What's your day to day work involves today and when you started your career as TPM? Please share your experience running and administrating larger programs in newer or unknown areas of your functional expertise. Thanks!
For the first part of the question -
- I stared my career as an Individual contributor IC) and as you know that is all about specific product/platform strategy and top notch execution. I talked about the day to day of an IC in my previous AMA.
- When I transitioned to a manager role with a small sized team, it was all about scaling myself through my team. I was still accountable for a specific product area (M&A, Backend services for an OTT platform, Business Integrity Enforcement etc) but it included a bunch of products/services that required me to expand my expertise into. I still acted as a subject matter expert, providing guidance to my team on a day to day basis. Ensuring tighter alignment of my team’s goals was relatively easy and I had greater visibility into the progress my team made. Every day we’d be laser focused on solving our customer problems, there was lot of room to gets hands on.
- When I grew into an org leader with a team size of 35 to 40 people, my role gradually changed. I became the functional lead representing Technical PMs in my org’s leadership circle. My role spans 5 to 6 major product areas with ~1000 people cross functional teams. I need to be able to get a perspective on all aspects of the business (some areas where my team might not be staffed) and often rely on my own team leads to provide all the context. I spend most of my day today on the following (among many other things) -
- Setting and articulating the org level goals & priorities. Ensuring our teams understood how their work fit into the bigger puzzle
- Ensuring those goals (and any dependencies) are well understood by other cross functional teams (Eng, Design, Data Science etc) so that we can build strong relationships and collaborate well to achieve desired business outcomes
- Regular product/platform reviews with the teams to keep myself and the rest of the leadership informed on progress and ensuring alignment with org level goals
- Solving for any blockers on behalf of my team and the org
- Supporting my team well to ensure people’s skills are matched with the right opportunities (and priorities)

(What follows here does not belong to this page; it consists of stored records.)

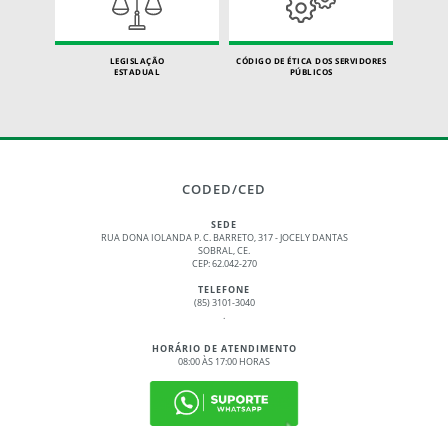
LEGISLAÇÃO
CÓDIGO DE ÉTICA DOS SERVIDORES
ESTADUAL
PÚBLICOS
CODED/CED
SEDE
RUA DONA IOLANDA P. C. BARRETO, 317 - JOCELY DANTAS
SOBRAL, CE.
CEP: 62.042-270
TELEFONE
(85) 3101-3040
.
HORÁRIO DE ATENDIMENTO
08:00 ÀS 17:00 HORAS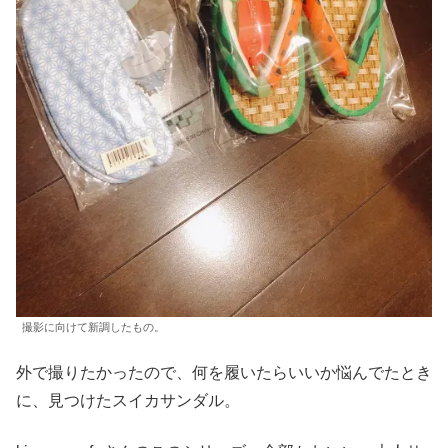
撮影に向けて新調したもの。
外で撮りたかったので、何を履いたらいいか悩んでたとき
に、見つけたスイカサンダル。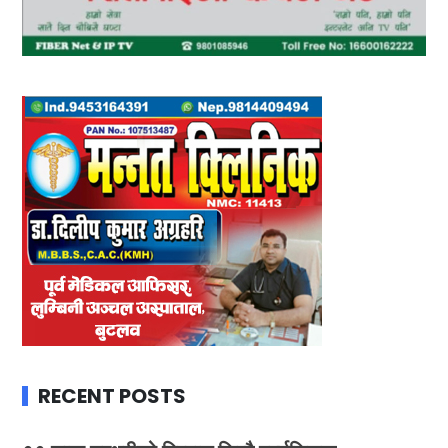
RECENT POSTS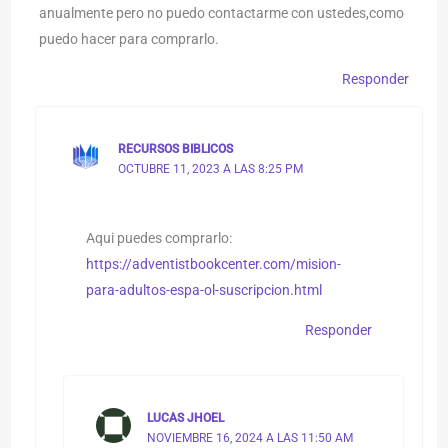
anualmente pero no puedo contactarme con ustedes,como
puedo hacer para comprarlo.
Responder
RECURSOS BIBLICOS
OCTUBRE 11, 2023 A LAS 8:25 PM
Aqui puedes comprarlo:
https://adventistbookcenter.com/mision-
para-adultos-espa-ol-suscripcion.html
Responder
LUCAS JHOEL
NOVIEMBRE 16, 2024 A LAS 11:50 AM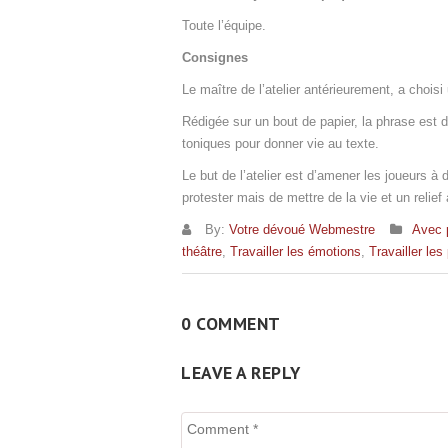
Toute l’équipe.
Consignes
Le maître de l’atelier antérieurement, a choisi
Rédigée sur un bout de papier, la phrase est d
toniques pour donner vie au texte.
Le but de l’atelier est d’amener les joueurs 
protester mais de mettre de la vie et un relie
By:
Votre dévoué Webmestre
Avec 
théâtre
,
Travailler les émotions
,
Travailler le
0 COMMENT
LEAVE A REPLY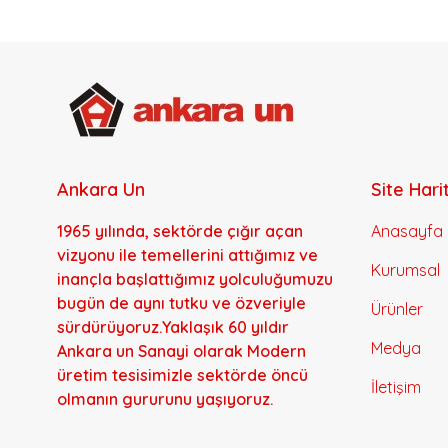
Ankara Un
Site Hari
1965 yılında, sektörde çığır açan
Anasayfa
vizyonu ile temellerini attığımız ve
Kurumsal
inançla başlattığımız yolculuğumuzu
bugün de aynı tutku ve özveriyle
Ürünler
sürdürüyoruz.Yaklaşık 60 yıldır
Medya
Ankara un Sanayi olarak Modern
üretim tesisimizle sektörde öncü
İletişim
olmanın gururunu yaşıyoruz.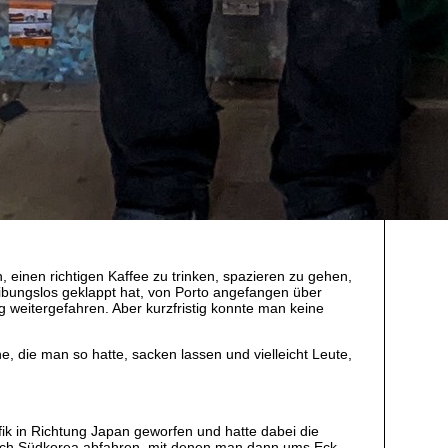
 einen richtigen Kaffee zu trinken, spazieren zu gehen,
eibungslos geklappt hat, von Porto angefangen über
g weitergefahren. Aber kurzfristig konnte man keine
he, die man so hatte, sacken lassen und vielleicht Leute,
fik in Richtung Japan geworfen und hatte dabei die
nach Südkorea abfahren, mit denen man dann ums Eck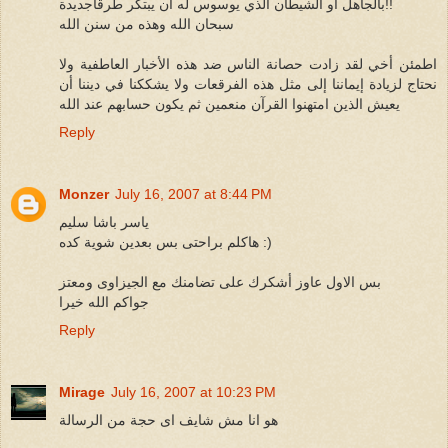
بالجاهل أو الشيطان الذي يوسوس له أن يبتكر طرقاجديدة!!
سبحان الله وهذه من سنن الله
اطمئن أخي لقد زادت حصانة الناس ضد هذه الأخبار العاطفية ولا
نحتاج لزيادة إيماننا إلى مثل هذه الفرقعات ولا يشككنا في ديننا أن
يعيش الذين امتهنوا القرآن منعمين ثم يكون حسابهم عند الله
Reply
Monzer
July 16, 2007 at 8:44 PM
ياسر باشا سليم
هاكلم براحتى بس بعدين شوية كده :)
بس الاول عاوز أشكرك على تضامنك مع الجيزاوى ومعتز
جواكم الله خيرا
Reply
Mirage
July 16, 2007 at 10:23 PM
هو انا مش شايف اى حجة من الرسالة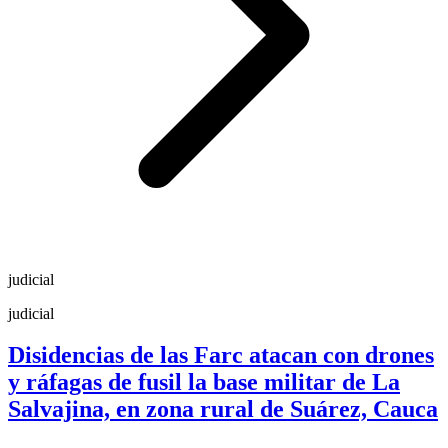
judicial
judicial
Disidencias de las Farc atacan con drones
y ráfagas de fusil la base militar de La
Salvajina, en zona rural de Suárez, Cauca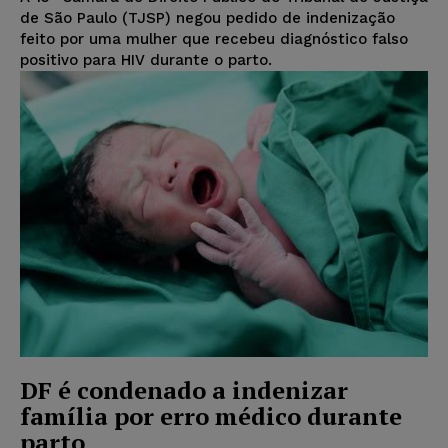
de São Paulo (TJSP) negou pedido de indenização
feito por uma mulher que recebeu diagnóstico falso
positivo para HIV durante o parto.
DF é condenado a indenizar
família por erro médico durante
parto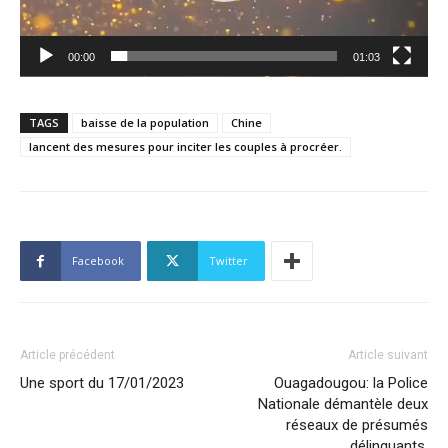
00:00
01:03
TAGS
baisse de la population
Chine
lancent des mesures pour inciter les couples à procréer.
Facebook
Twitter
Article précédent
Article suivant
Une sport du 17/01/2023
Ouagadougou: la Police
Nationale démantèle deux
réseaux de présumés
délinquants.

- Hiring and ensuring the new people on the team are set up for success
For the second part of the question, I’ll respond from an org/team lead perspective and focus on one trait that makes such programs successful. Since I work in Integrity (a.k.a Trust & Safety) there is a constant need to reprioritize my team’s resources to tackle new challenges and emerging risks that come our way. I ensure such trade offs are well understood by everyone. And often those challenges require us to set up large scale programs with significant east-west collaboration. When dealing with new or unknown problems, I’ve seen that strong Technical PMs typically get up to speed in a new or unknown area pretty quickly. While managing a program in such a problem area, my teams spends a lot of time communicating, with extreme clarity (context, problem, goals, solution, timeline, risks etc). That is the single most important aspect of managing such technical programs IMO.